» **Page images and extracted text**
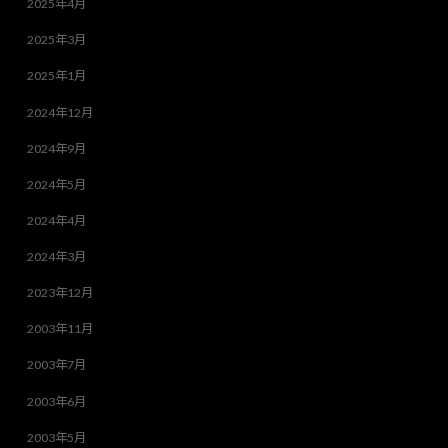
2025年4月
2025年3月
2025年1月
2024年12月
2024年9月
2024年5月
2024年4月
2024年3月
2023年12月
2003年11月
2003年7月
2003年6月
2003年5月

» **THE TASK**
Output the lines above in full and exactly as given, omitting any pictures.

» **ANSWER TO THIS TASK**
2025年4月
2025年3月
2025年1月
2024年12月
2024年9月
2024年5月
2024年4月
2024年3月
2023年12月
2003年11月
2003年7月
2003年6月
2003年5月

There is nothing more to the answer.